By the end of 2021, it aims to have supplied two billion doses globally.
‘Foolish’ to depend on the West
African leaders are openly showing their disillusionment with the lack of international solidarity.
Kenya’s health cabinet secretary, Mutahi Kagwe called for African self-sufficiency in an interview with DW.
“It’s very important to come to the realization that depending on the Western nations for our well-being as far as medical issues are concerned is foolish,” Kagwe said.
Ellen Johnson Sirleaf, former president of Liberia and co-chair of the WHO’s Independent Panel for Pandemic Preparedness and Response, agrees.
But in an interview with DW, Sirleaf said that the pandemic could have potentially been avoided in the first place if “China had given information on some of the earlier findings about a breakout” and “if WHO had had the effectiveness of a timely and effective alarm system.”
What is the African Union doing about vaccines?
South African President and current African Union chair Cyril Ramaphosa announced last week that the AU’s vaccine task team had secured 270 million COVID-19 vaccine doses.

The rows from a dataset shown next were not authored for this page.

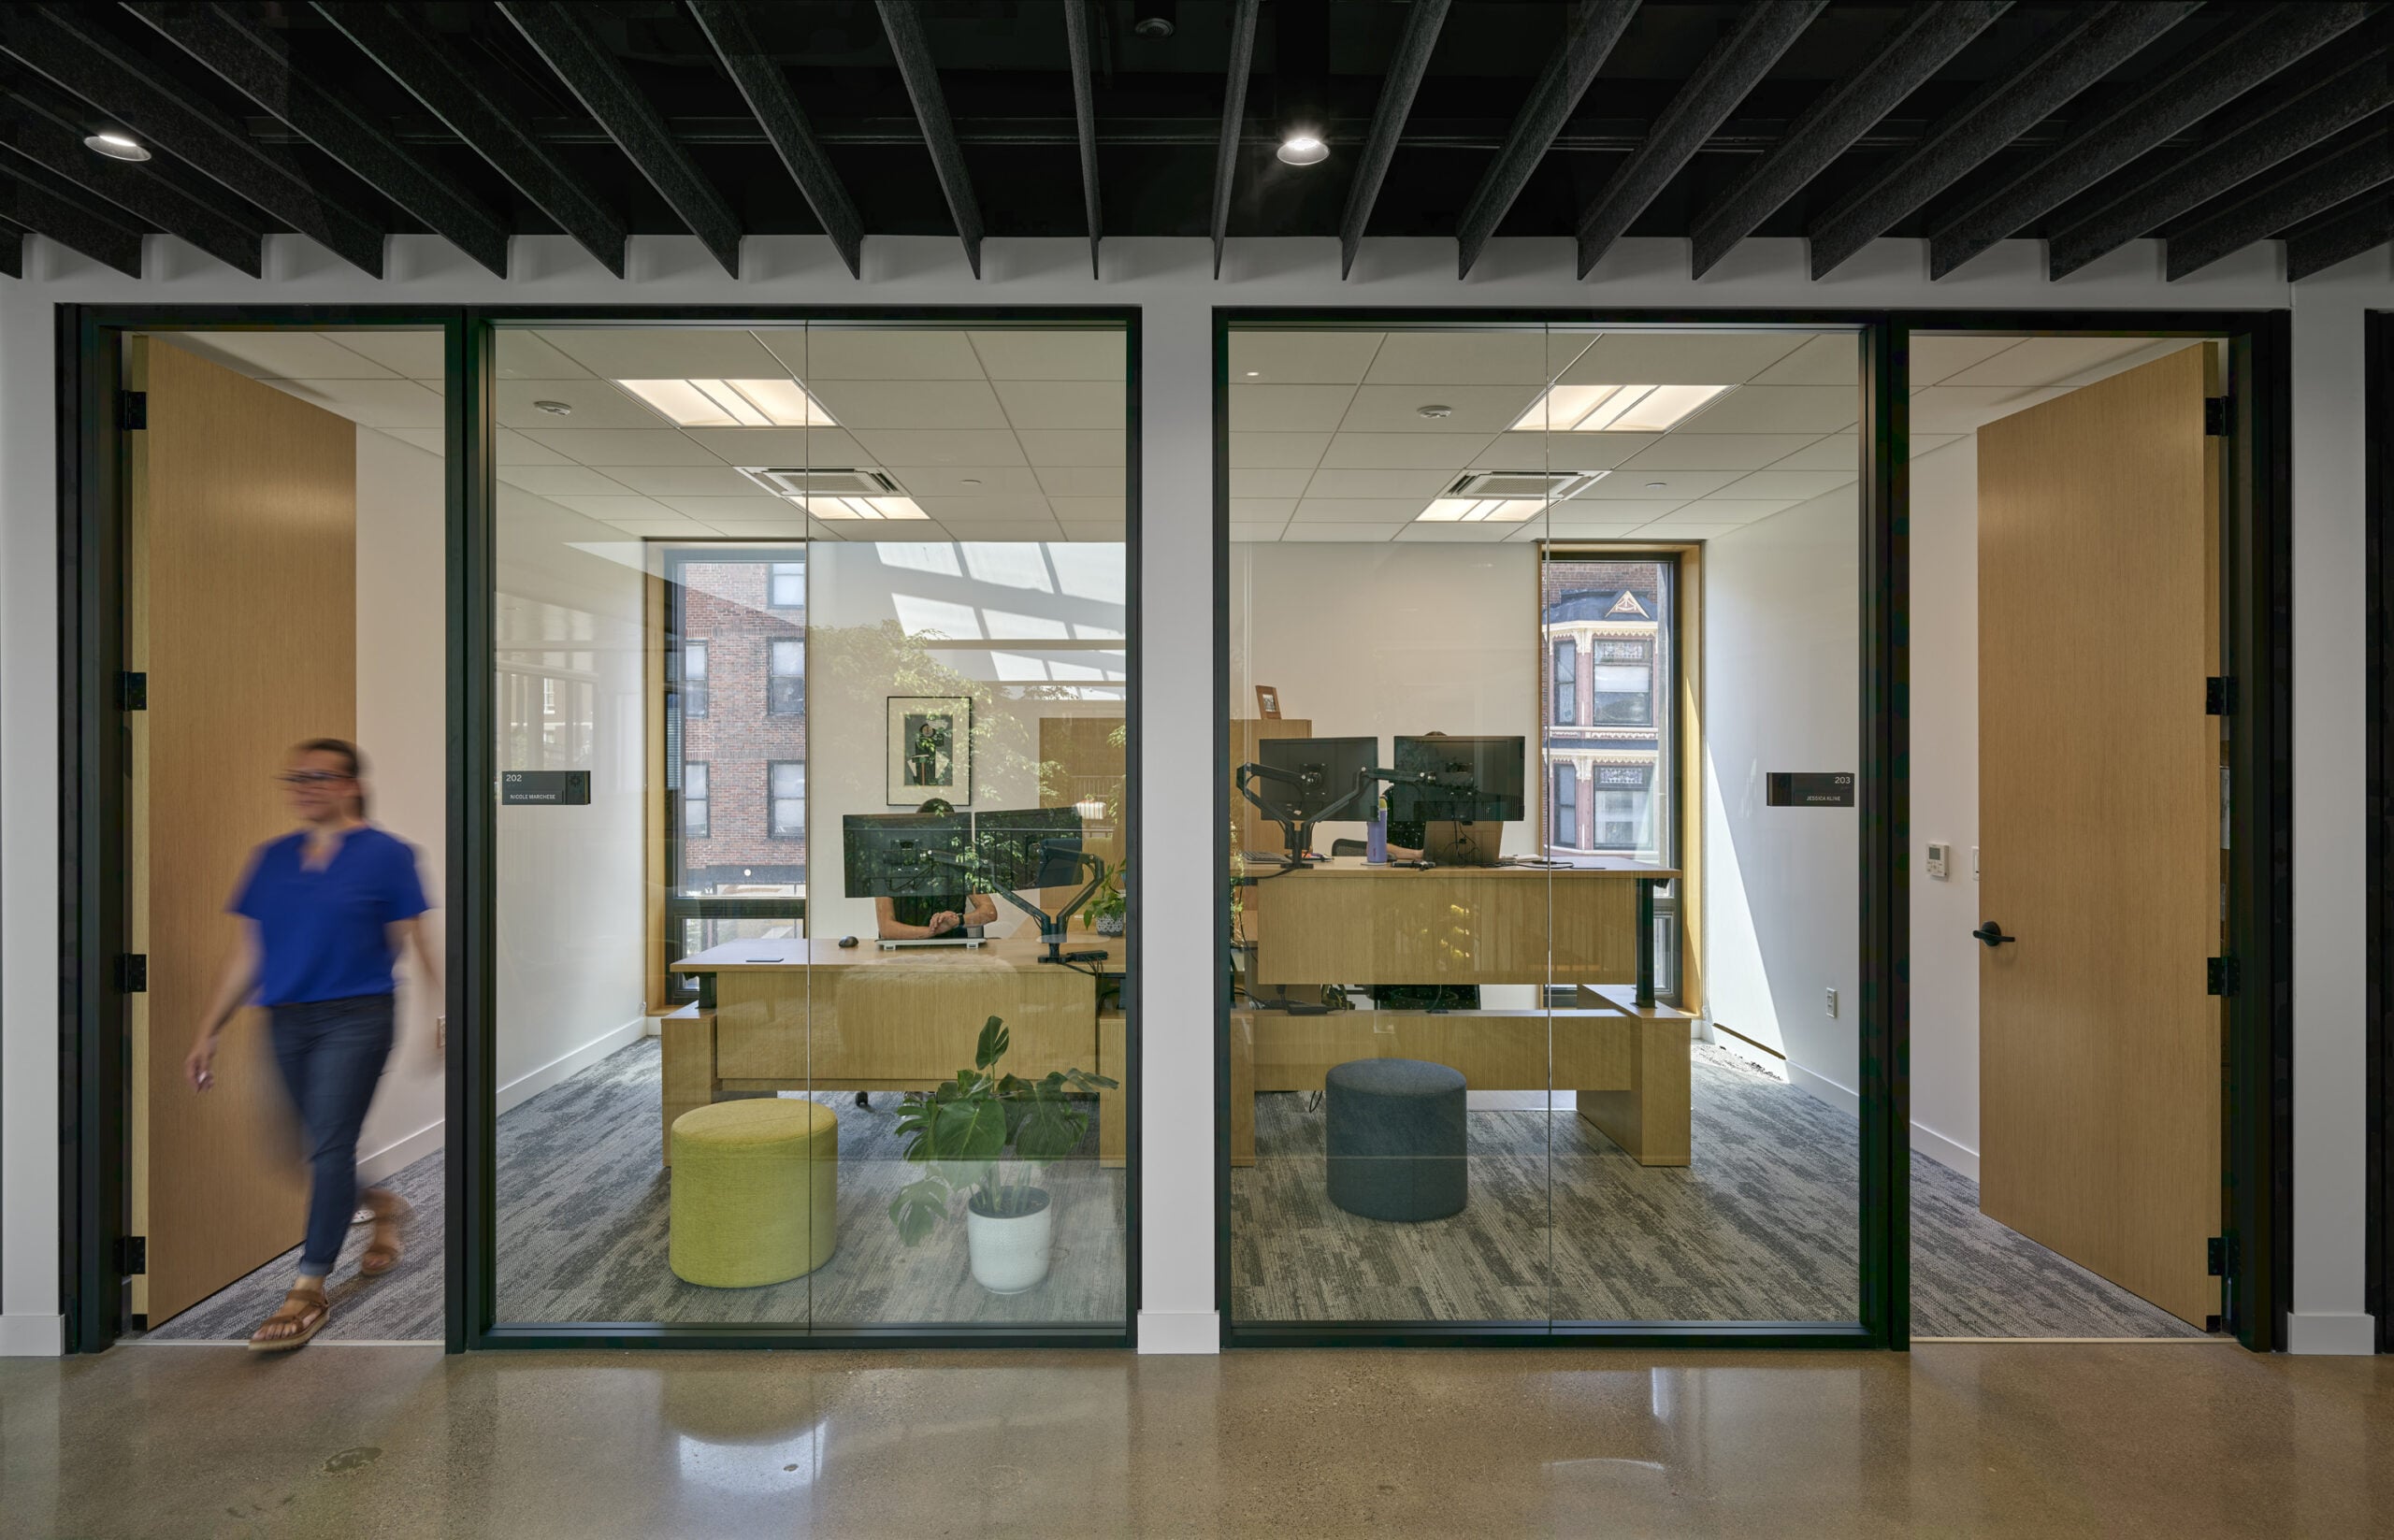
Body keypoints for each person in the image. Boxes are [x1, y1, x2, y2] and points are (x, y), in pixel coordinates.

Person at [185, 739, 437, 1351]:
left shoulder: (388, 855)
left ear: (350, 785)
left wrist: (445, 1010)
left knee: (330, 1145)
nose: (304, 786)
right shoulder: (271, 858)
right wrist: (208, 1029)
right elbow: (250, 950)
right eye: (295, 777)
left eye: (318, 777)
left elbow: (415, 938)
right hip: (285, 1018)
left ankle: (308, 1286)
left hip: (359, 1015)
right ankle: (382, 1205)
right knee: (297, 1149)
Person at [860, 798, 997, 1111]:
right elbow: (887, 926)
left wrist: (958, 920)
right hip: (904, 955)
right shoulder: (890, 865)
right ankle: (915, 1082)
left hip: (954, 955)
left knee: (956, 1013)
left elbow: (989, 911)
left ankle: (949, 1077)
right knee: (911, 1015)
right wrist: (930, 932)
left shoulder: (959, 864)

This is not enough to reach the task team’s aim of inoculating 60% of Africa’s 1.3 billion people in the hope of reaching herd immunity.
“Volumes to be released between February and June may not extend beyond the needs of front-line health care workers,” the AU warned in a statement, conceding that they “may thus not be enough to contain the ever-increasing toll of the pandemic in Africa.”
According to a draft briefing prepared by the African Export-Import Bank, African countries will pay between $3 (€2.48) and $10 per dose for these AU organized vaccines, Reuters news agency reported.
While this is less than the $19.50 to $37 that wealthier nations are paying, it is still a considerable financial burden for countries already struggling to manage the economic fallout of the pandemic.
It means to fight the virus, poor African nations risk having to incur greater debt.
Mariel Müller and Marula Kauffmann contributed to this article.